__TASK DIRECTIONS__
Among the records that follow, find the line with "für Unternehmer. Eine Einwilligung ist" and the line with "Die MULTI-MEDIALEN Gefahren". Set down those lines and all lines between them exactly, without adding anything.

START EXERCISE MATERIALS

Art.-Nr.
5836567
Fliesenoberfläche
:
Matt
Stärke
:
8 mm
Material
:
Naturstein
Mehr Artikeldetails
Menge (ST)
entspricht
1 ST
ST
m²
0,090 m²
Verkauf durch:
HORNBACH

END EXERCISE MATERIALS
START EXERCISE MATERIALS

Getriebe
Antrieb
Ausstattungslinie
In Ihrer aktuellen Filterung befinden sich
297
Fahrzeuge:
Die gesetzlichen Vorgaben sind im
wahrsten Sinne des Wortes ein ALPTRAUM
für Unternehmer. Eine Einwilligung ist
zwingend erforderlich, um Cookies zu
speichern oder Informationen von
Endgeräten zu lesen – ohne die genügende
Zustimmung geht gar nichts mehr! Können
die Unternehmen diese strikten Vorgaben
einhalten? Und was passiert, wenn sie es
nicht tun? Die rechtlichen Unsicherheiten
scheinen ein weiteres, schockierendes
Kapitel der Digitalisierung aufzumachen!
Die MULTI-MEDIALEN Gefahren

END EXERCISE MATERIALS

__RESULT__
für Unternehmer. Eine Einwilligung ist
zwingend erforderlich, um Cookies zu
speichern oder Informationen von
Endgeräten zu lesen – ohne die genügende
Zustimmung geht gar nichts mehr! Können
die Unternehmen diese strikten Vorgaben
einhalten? Und was passiert, wenn sie es
nicht tun? Die rechtlichen Unsicherheiten
scheinen ein weiteres, schockierendes
Kapitel der Digitalisierung aufzumachen!
Die MULTI-MEDIALEN Gefahren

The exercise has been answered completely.